When your document is something that is going to be used over and over and seen by many people, you should consider having it professionally formatted. If that’s not an option, you can still create more professional looking documents on your own.

Why is it important that your documents are designed well? Manuals and guides need to be easy to use and navigate because they are often there to replace human guidance. When creating a document, you should always think about what the user wants to know, THEN think about what you want to tell them. A well-designed document makes it easy for them to find the information they’re looking for (what they want to know) and then answers questions they didn’t know they had (the stuff you want to tell them). This builds trust and reduces frustration.

High school course registration can be overwhelming for students and families. Faribault Public Schools (Minnesota) has a guide for their students as they register for their high school classes. The original document was simply done in basic word-processing software and it got the job done. It wasn’t bad by any means – it just had room for improvement.

When I designed the new guide, I thought about who will use it, the questions students might have as they register, how they might navigate the information, and how I could lay out the contents to make the guide as easy to use as possible. Here I’m giving you few basic techniques I use that you can use to make your documents look more professional too.

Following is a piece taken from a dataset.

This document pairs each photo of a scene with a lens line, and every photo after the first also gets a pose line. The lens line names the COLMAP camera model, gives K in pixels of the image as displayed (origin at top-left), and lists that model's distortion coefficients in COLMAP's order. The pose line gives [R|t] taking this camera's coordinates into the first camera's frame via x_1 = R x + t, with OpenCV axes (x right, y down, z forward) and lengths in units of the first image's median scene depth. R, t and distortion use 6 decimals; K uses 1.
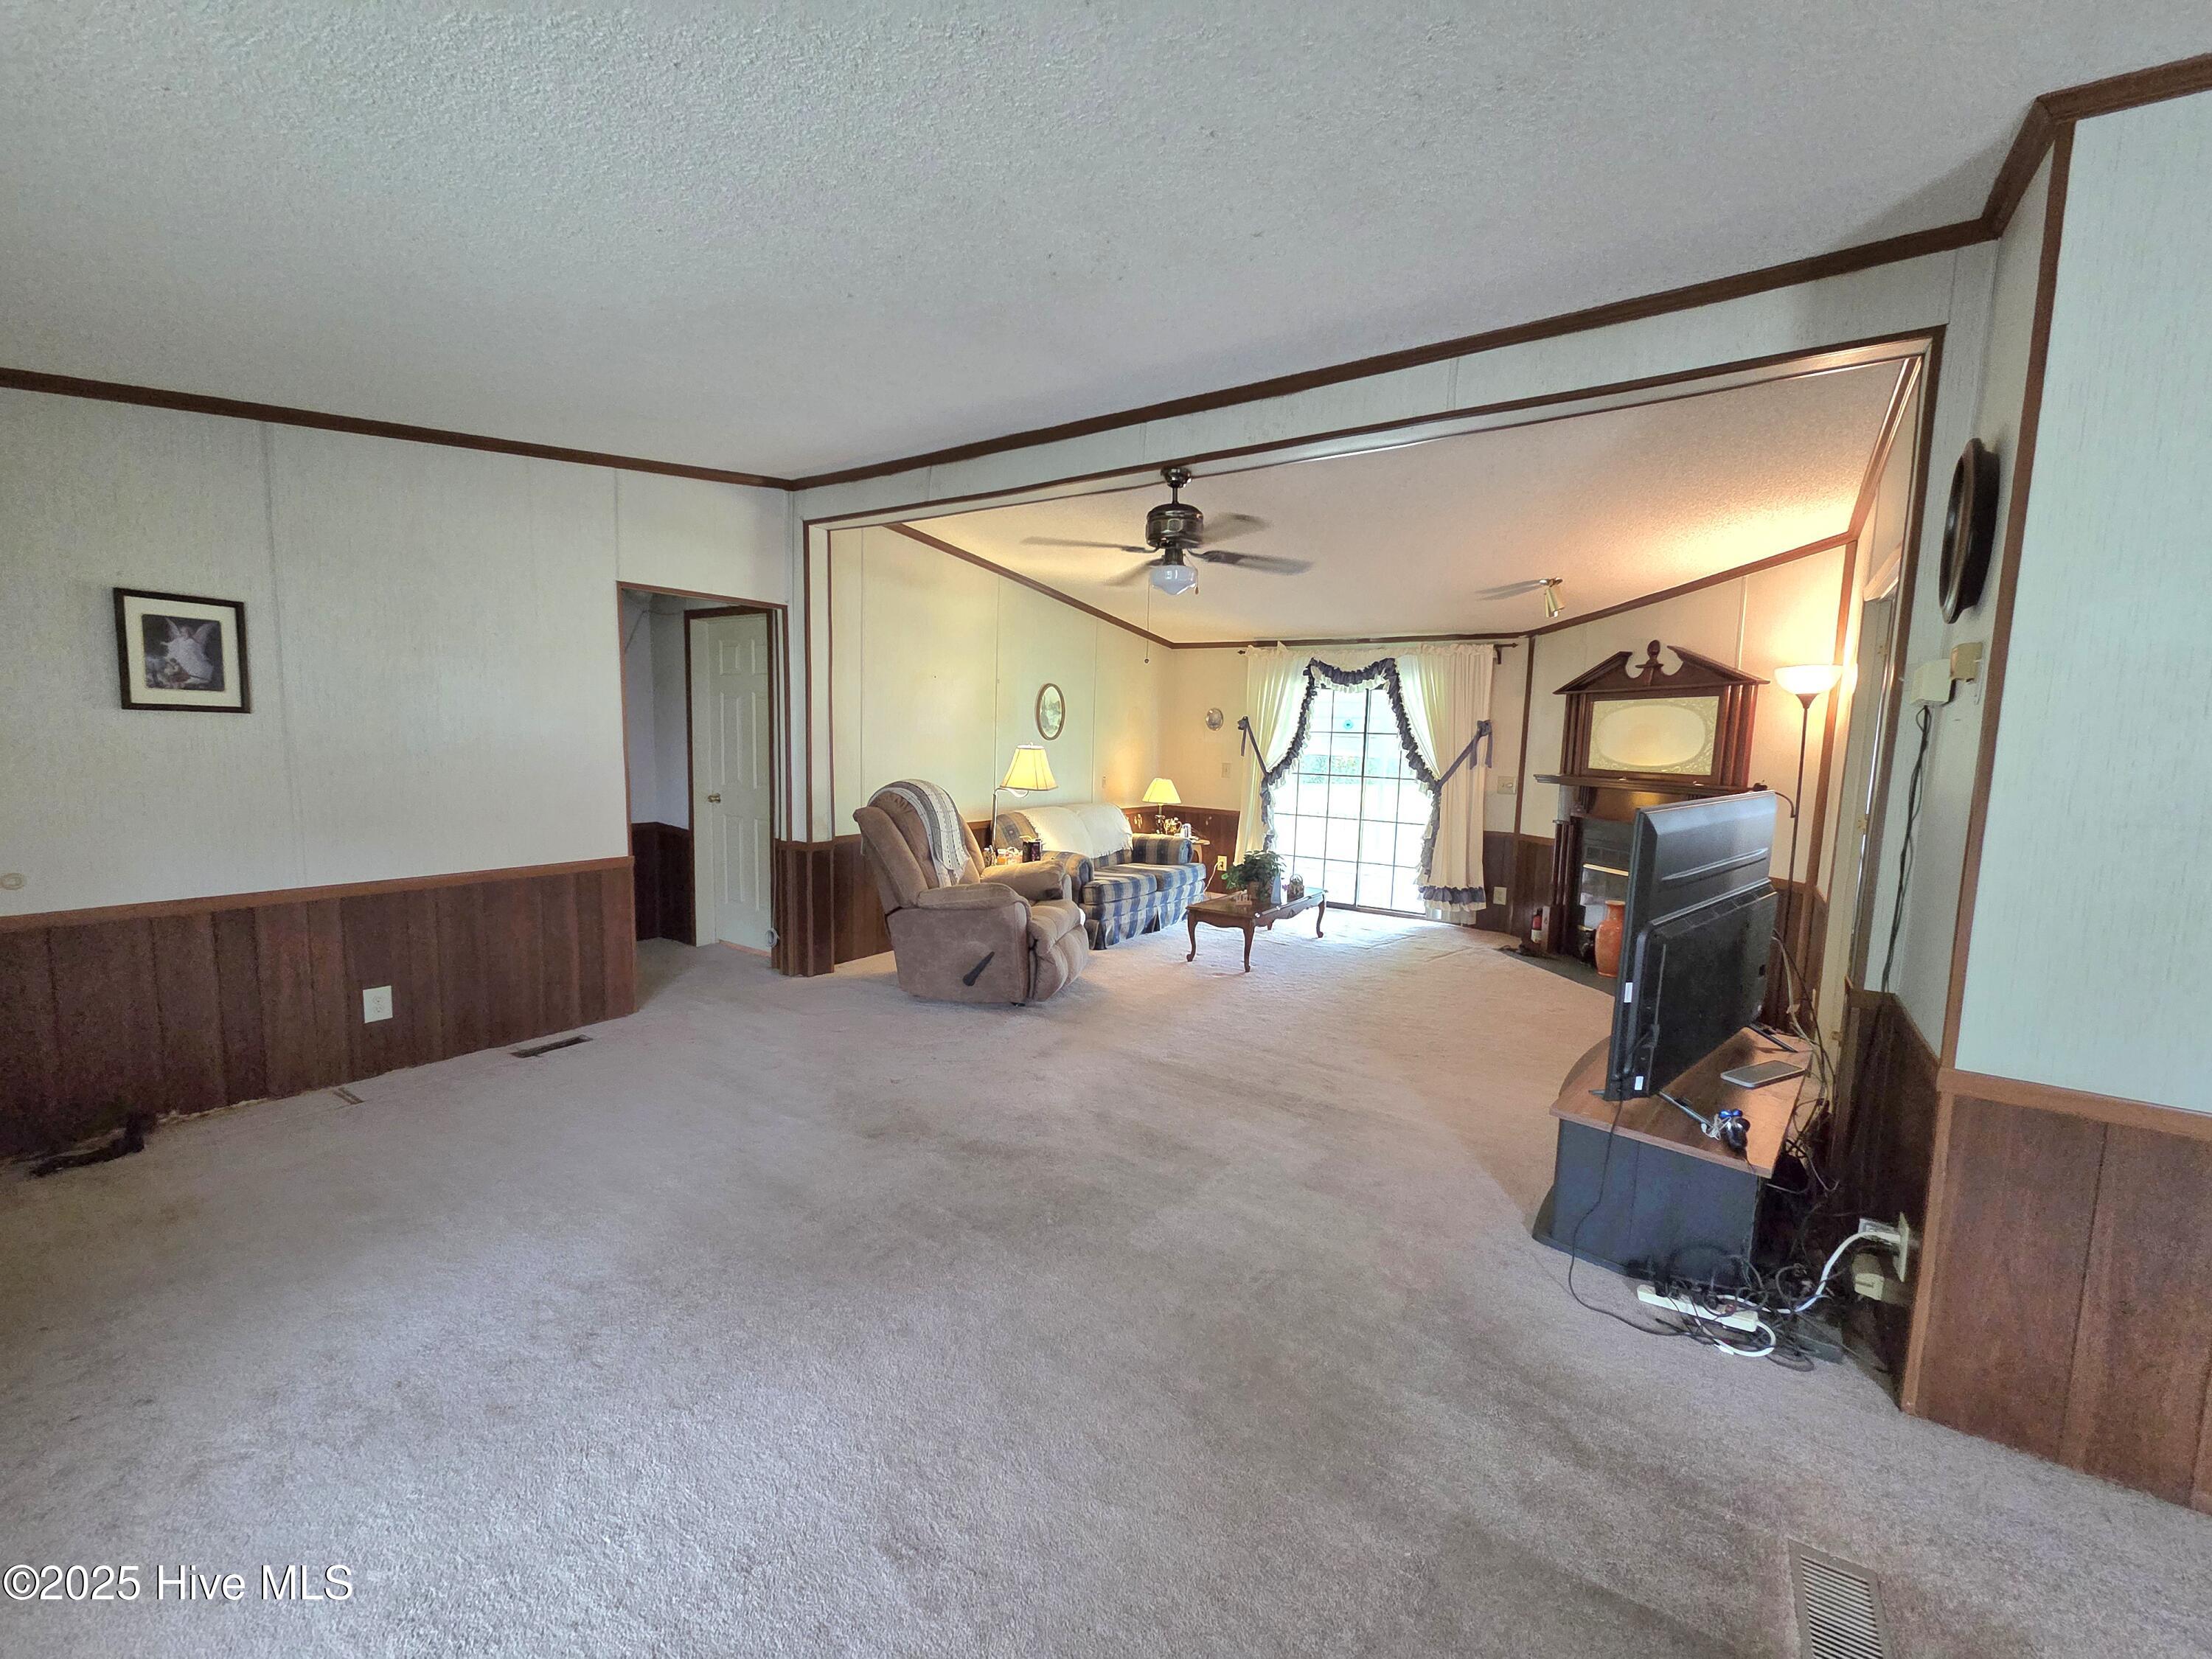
lens RADIAL K [[904.3, 0, 1106.0], [0, 904.3, 829.5], [0, 0, 1]] dist [0.003108, 0.000135]
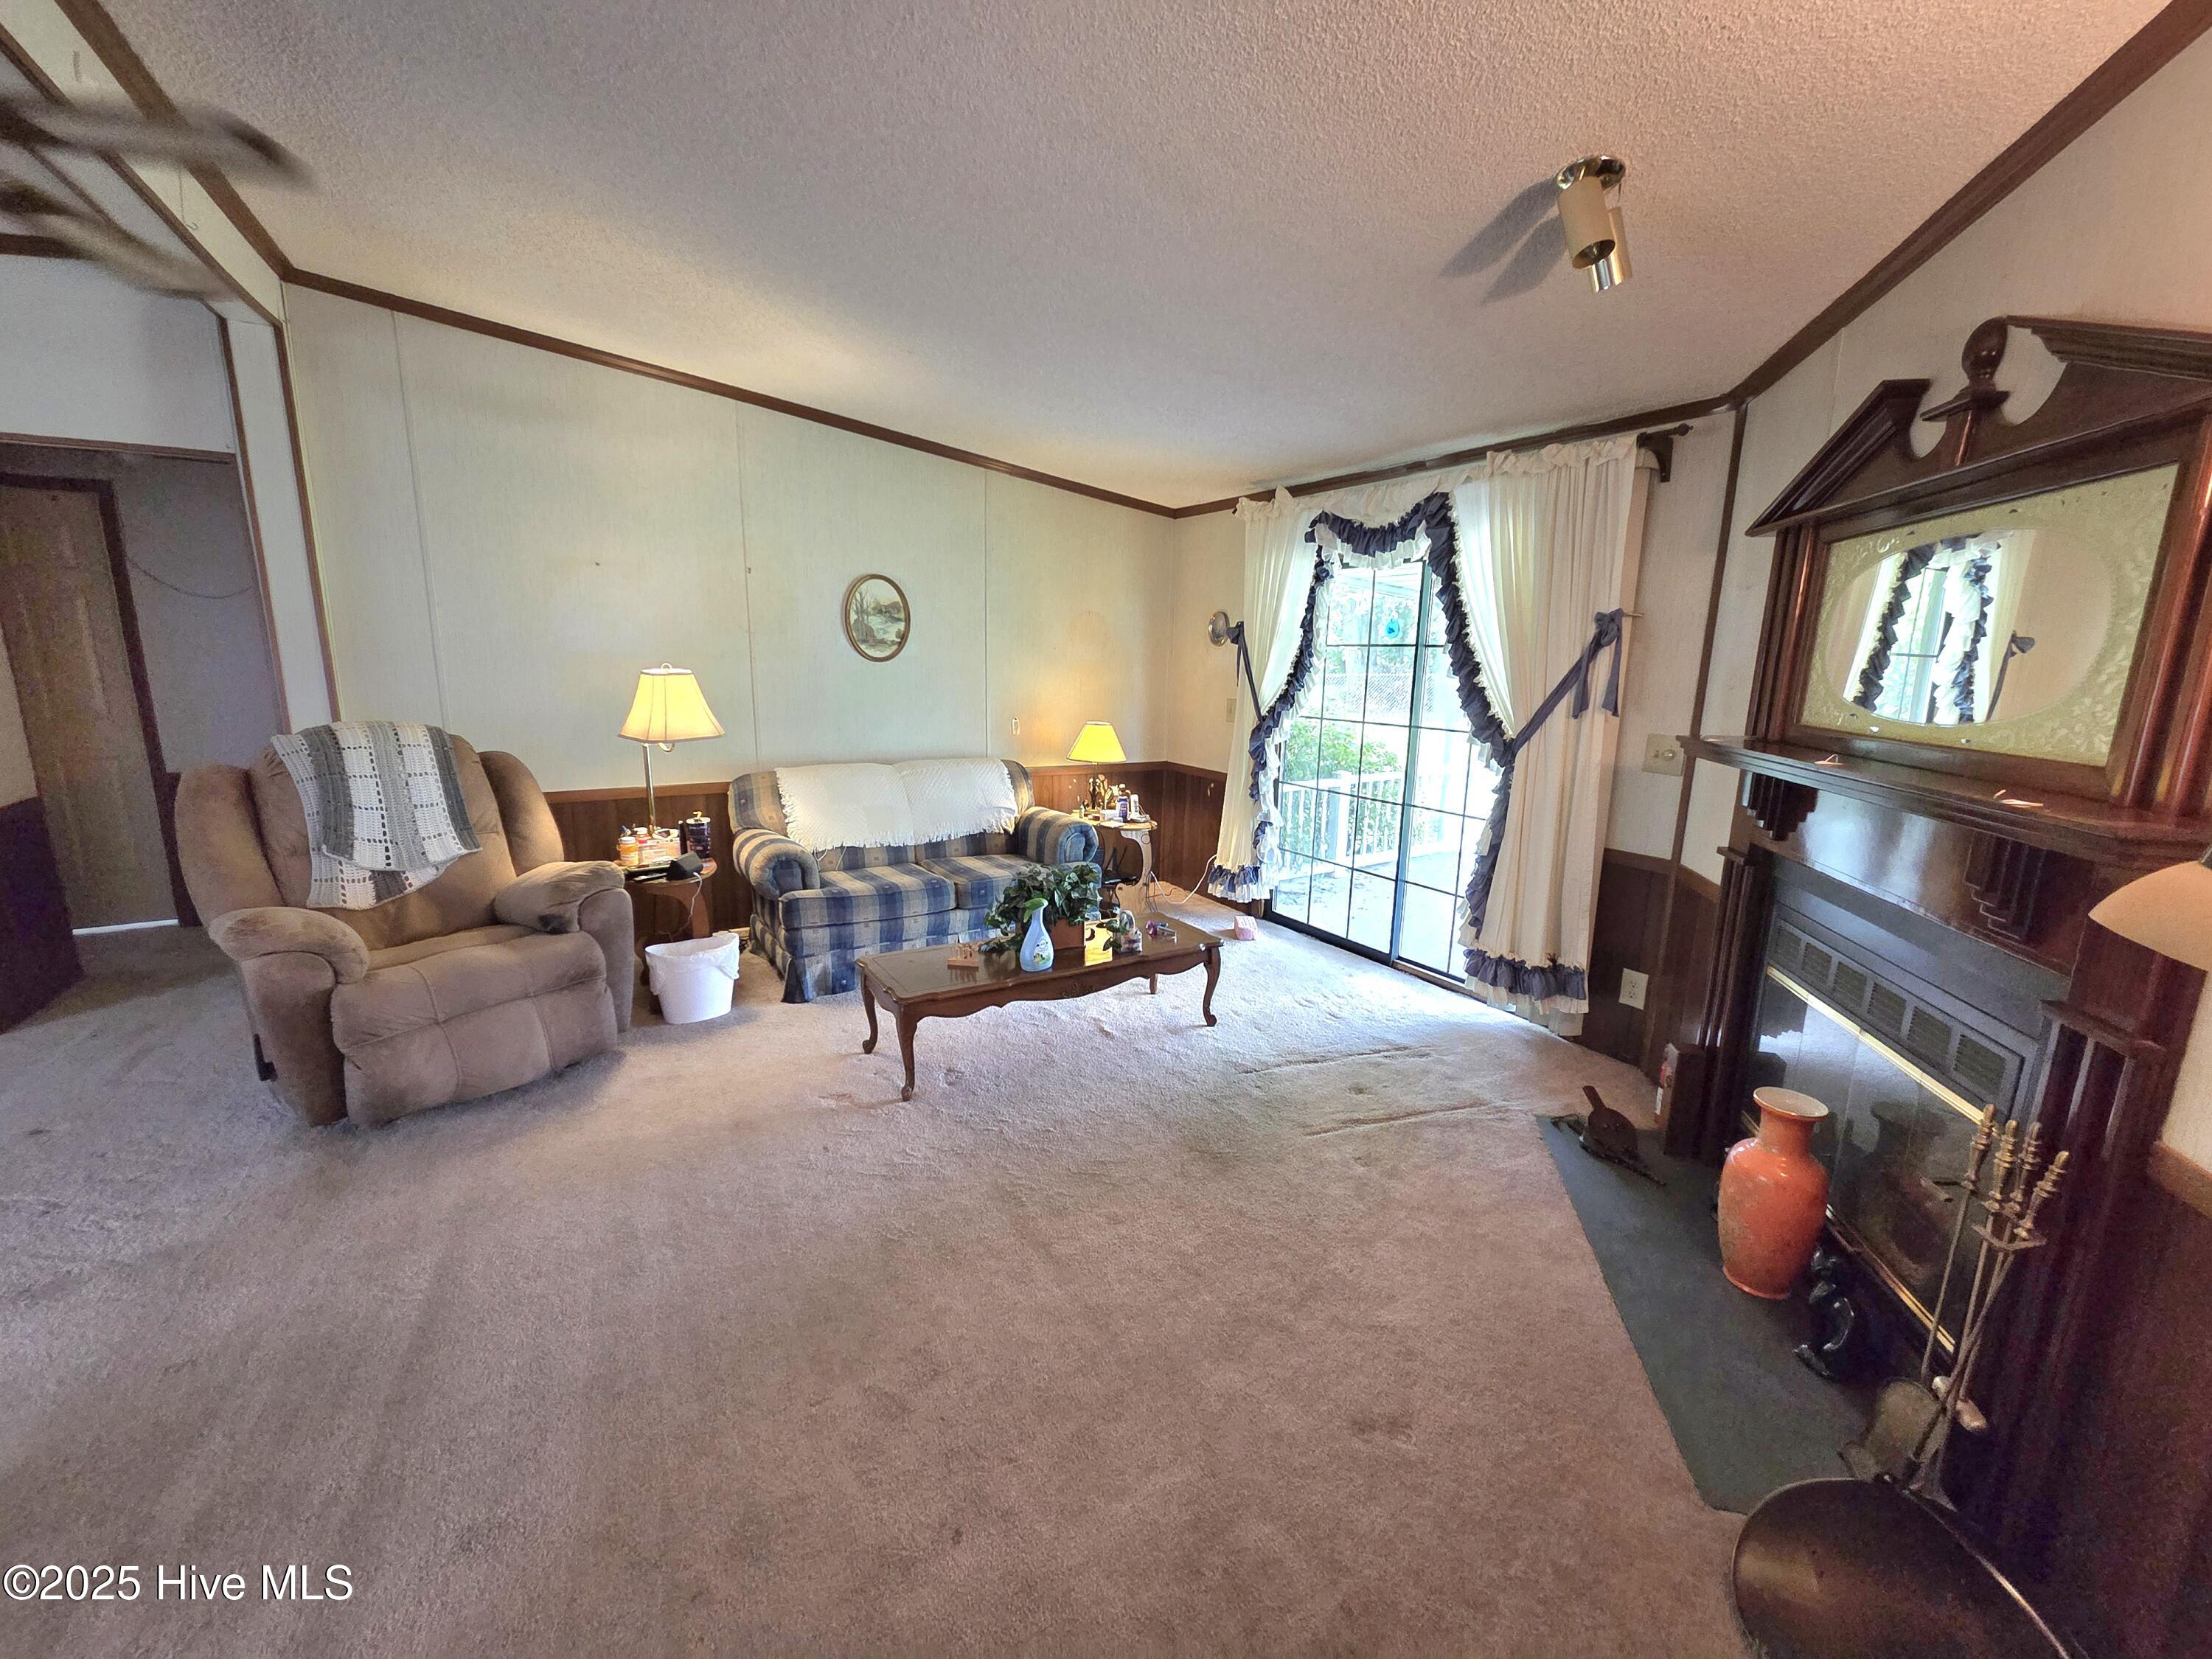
lens RADIAL K [[906.6, 0, 1110.6], [0, 906.6, 831.6], [0, 0, 1]] dist [0.001204, 0.000208]
pose [[0.911111, 0.069791, -0.406210, 0.344294], [-0.038957, 0.995729, 0.083698, -0.034561], [0.410317, -0.060434, 0.909938, 0.425837]]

Slide to see a sampling of pages – the before and after

5 ways to improve your documents

1. Invite them in

Think about your audience and what would engage them. In this case, I designed the cover and introductory pages to give a less sterile feel because we’re trying to engage high school students. Some ways I achieved this:

  • Put the school’s branding and colors to work
  • Gave the introductory pages a more casual look
  • Added images of current students
  • Used white space strategically to break up the content

These simple changes give a more welcoming, but still academic, vibe to what is a pretty (let’s face it) boring document.

Font choice matters too. If a document will live online, sans serif fonts* are a better bet because they are generally easier to read on a screen.

*Serif fonts have the little lines or feet at the ends, called serifs; sans serif fonts have no serifs. In the before and after images above, you can see that the original document was done with a serif font; the one I designed was done with a sans serif font.

2. Shorten line lengths

Did you know that using the full span of the page for each line usually makes the information harder to read? That’s because it’s hard to keep your place when your eyes drop down to the next line and going allllll the way back to the left. Creating multiple columns on the page and/or shortening the line length makes it easier for the reader to quickly read the information without losing their place. Using multiple columns on the page often allows you to fit in more information too.

3. Create strong headings

Strong headings divide content and make it easier to scan and quickly find the information you’re looking for. In this case, bold bands of color define the sections of the document. Large subheadings within each section allow the reader to scan and zero in on the subject they want to read more about.

4. Use lists and tables

Bulleted or numbered lists and tables make it easier to grab the small (but important) bits of information, rather than losing them within paragraphs of content. When making lists, it’s good practice to use bullets when the information does not have a hierarchy and numbers when the order matters. In tables, use varied line weights to create division, and make sure your headings stand out from your content.

5. Make forms simple

Users should be able to glance at a form and immediately understand what they need to do. By increasing white space, giving lines in the table varied colors/weights, and differentiating the headings and the content more, this form is now more inviting and easier to use.

Image of high school registration forms - one before my design efforts, the other after.

If you’re interested, you can find the full registration guide living its best life here. Taking a look at examples like this may help you find more ideas to design your own professional looking documents.

Tip: basic word-processing software like Microsoft Word has its strengths and its place in the world. Creating longer publications or forms, especially if it has images, is best done in more advanced software. Microsoft Publisher is probably the easiest to transition to if you are used to Word; it will get you further and allow you to create more professional looking documents.